(Beginning of DATA LISTING)

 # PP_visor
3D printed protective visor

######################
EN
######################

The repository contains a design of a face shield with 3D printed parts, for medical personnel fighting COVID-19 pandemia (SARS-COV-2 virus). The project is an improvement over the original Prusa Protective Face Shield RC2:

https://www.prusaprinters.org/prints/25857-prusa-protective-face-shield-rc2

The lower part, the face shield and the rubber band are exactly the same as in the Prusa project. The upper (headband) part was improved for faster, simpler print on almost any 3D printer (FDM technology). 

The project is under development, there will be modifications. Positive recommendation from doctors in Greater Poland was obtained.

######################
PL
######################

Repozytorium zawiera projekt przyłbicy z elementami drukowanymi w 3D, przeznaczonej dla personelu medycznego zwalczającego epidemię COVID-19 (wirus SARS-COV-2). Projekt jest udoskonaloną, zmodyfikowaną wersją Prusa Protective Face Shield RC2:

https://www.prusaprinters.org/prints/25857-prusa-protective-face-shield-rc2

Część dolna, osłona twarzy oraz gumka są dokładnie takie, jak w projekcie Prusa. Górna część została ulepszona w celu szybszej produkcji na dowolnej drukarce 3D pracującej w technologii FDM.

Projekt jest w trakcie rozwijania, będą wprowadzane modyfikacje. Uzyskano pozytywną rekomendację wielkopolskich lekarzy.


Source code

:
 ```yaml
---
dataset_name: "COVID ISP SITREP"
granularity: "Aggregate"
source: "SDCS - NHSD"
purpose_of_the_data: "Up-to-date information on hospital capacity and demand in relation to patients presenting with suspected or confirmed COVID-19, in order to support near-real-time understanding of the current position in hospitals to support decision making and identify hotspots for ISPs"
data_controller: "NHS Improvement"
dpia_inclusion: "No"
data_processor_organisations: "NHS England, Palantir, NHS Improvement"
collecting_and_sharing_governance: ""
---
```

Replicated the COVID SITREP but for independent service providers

(End of DATA LISTING)
(Beginning of DATA LISTING)

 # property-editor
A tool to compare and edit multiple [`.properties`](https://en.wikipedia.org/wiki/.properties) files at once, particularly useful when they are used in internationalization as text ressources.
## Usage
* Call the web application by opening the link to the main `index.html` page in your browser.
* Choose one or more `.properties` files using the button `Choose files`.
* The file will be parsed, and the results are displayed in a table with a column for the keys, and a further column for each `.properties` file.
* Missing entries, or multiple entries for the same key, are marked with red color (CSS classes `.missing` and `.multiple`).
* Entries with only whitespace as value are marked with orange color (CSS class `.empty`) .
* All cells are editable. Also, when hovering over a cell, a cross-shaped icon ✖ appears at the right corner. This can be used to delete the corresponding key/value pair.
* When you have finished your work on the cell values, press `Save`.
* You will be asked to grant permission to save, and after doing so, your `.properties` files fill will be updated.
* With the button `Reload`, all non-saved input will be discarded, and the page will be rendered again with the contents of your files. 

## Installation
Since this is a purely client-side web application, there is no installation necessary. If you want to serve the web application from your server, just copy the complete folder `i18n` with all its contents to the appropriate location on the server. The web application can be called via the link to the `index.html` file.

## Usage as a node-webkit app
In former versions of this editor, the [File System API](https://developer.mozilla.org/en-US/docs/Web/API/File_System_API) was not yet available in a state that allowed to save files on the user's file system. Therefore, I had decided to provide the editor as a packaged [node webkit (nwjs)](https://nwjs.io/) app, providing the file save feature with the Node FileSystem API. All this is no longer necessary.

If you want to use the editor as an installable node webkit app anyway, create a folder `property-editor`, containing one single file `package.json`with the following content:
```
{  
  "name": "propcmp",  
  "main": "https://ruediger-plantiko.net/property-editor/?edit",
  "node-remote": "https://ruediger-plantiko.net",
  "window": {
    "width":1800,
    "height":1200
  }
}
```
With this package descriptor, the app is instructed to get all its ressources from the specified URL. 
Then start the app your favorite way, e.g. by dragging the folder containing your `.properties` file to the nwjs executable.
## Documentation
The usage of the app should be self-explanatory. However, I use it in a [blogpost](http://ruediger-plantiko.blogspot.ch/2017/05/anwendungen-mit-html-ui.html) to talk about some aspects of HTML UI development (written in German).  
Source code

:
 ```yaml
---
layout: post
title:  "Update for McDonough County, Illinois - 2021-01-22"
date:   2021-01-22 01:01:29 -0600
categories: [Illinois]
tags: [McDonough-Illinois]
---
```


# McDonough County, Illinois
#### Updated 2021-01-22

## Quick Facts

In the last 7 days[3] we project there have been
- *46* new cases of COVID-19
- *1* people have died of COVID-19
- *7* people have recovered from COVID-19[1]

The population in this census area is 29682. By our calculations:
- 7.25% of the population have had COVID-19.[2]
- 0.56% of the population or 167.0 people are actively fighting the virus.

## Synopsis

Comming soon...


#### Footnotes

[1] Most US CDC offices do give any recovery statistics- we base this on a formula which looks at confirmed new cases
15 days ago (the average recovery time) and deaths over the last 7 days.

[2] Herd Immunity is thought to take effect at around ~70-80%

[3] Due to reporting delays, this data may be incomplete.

(End of DATA LISTING)

BRIEF
Determine how many lines of the data contain "fighting" and give nothing but that number.

THE COMPLETED TASK
2